DATA SHOWN:
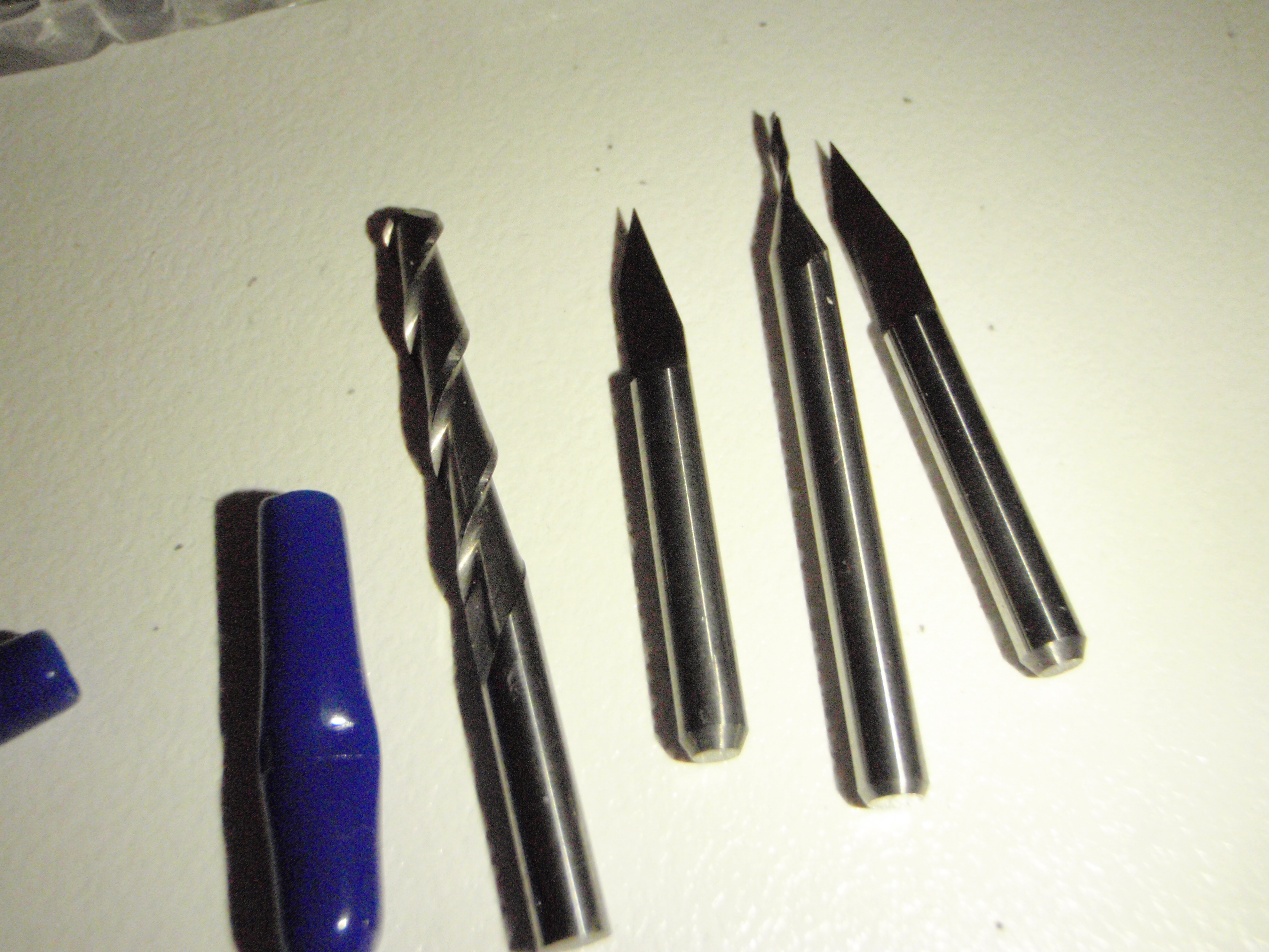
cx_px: 634
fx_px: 1320
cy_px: 476
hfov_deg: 51.4
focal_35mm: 36
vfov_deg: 39.7
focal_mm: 6.53
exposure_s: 1/250
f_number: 4.1
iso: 800
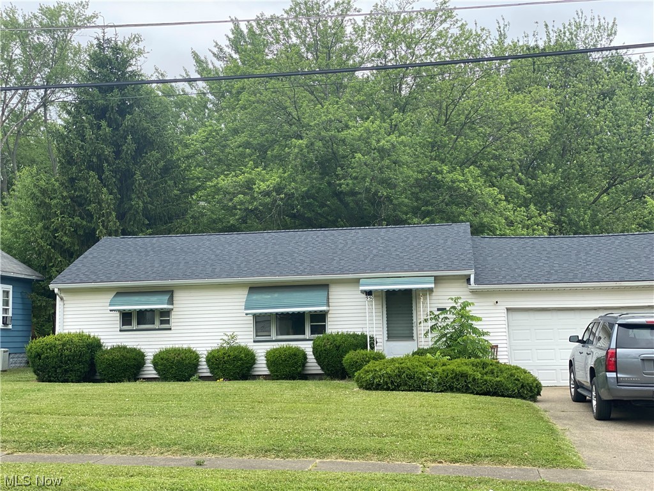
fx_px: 982
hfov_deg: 36.8
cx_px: 327
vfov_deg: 28.0
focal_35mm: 52
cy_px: 246
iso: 20
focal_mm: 6
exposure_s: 1/444
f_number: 2
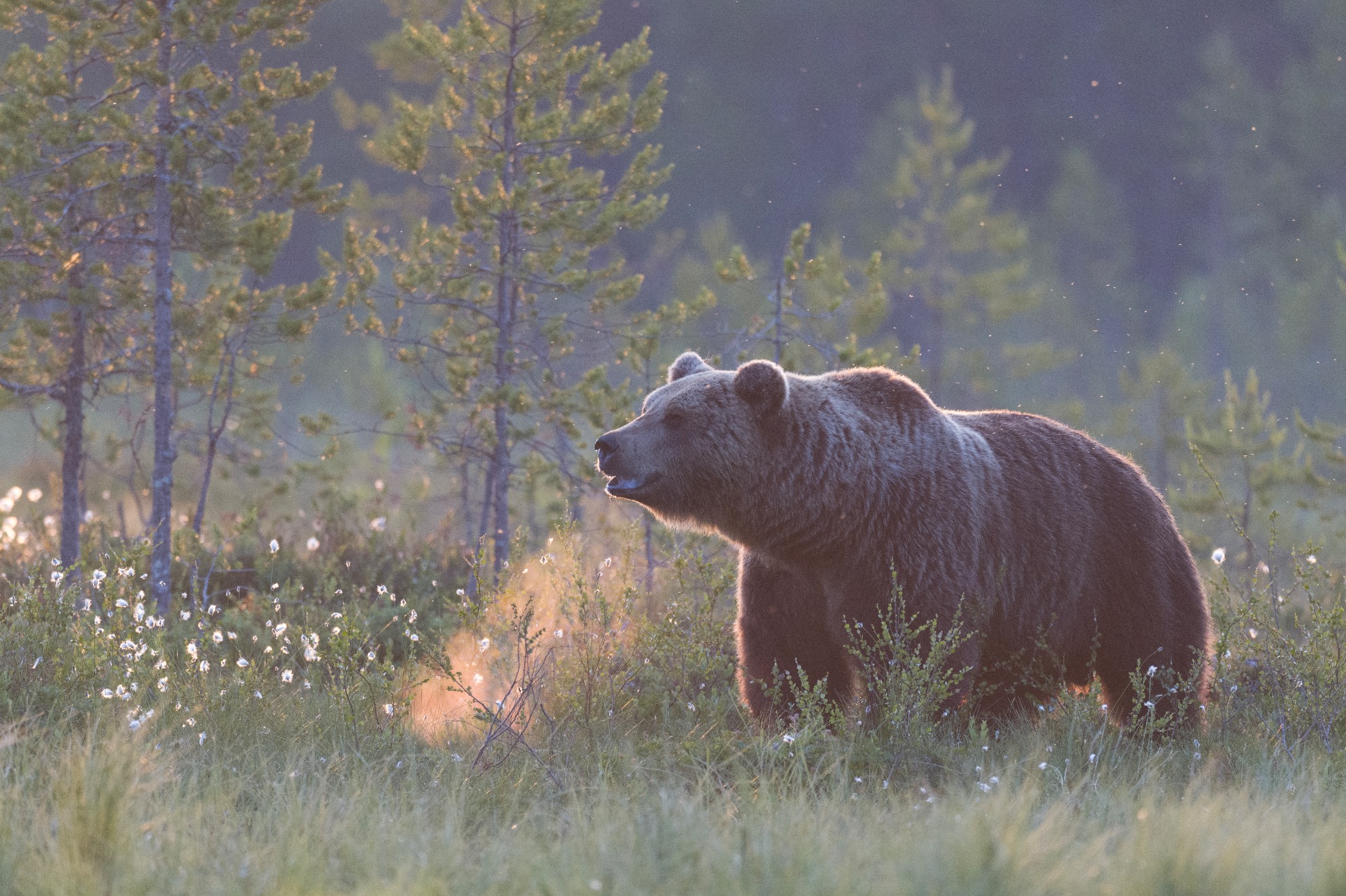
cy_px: 448
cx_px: 673
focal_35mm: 760
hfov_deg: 2.7
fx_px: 28405
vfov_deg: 1.8
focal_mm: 500
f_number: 5.6
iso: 1600
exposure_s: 1/320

JOB: Extract the entries in full, exactly as they are, minus the pictures.

EXERCISE RESULT:
cx_px: 634
fx_px: 1320
cy_px: 476
hfov_deg: 51.4
focal_35mm: 36
vfov_deg: 39.7
focal_mm: 6.53
exposure_s: 1/250
f_number: 4.1
iso: 800
fx_px: 982
hfov_deg: 36.8
cx_px: 327
vfov_deg: 28.0
focal_35mm: 52
cy_px: 246
iso: 20
focal_mm: 6
exposure_s: 1/444
f_number: 2
cy_px: 448
cx_px: 673
focal_35mm: 760
hfov_deg: 2.7
fx_px: 28405
vfov_deg: 1.8
focal_mm: 500
f_number: 5.6
iso: 1600
exposure_s: 1/320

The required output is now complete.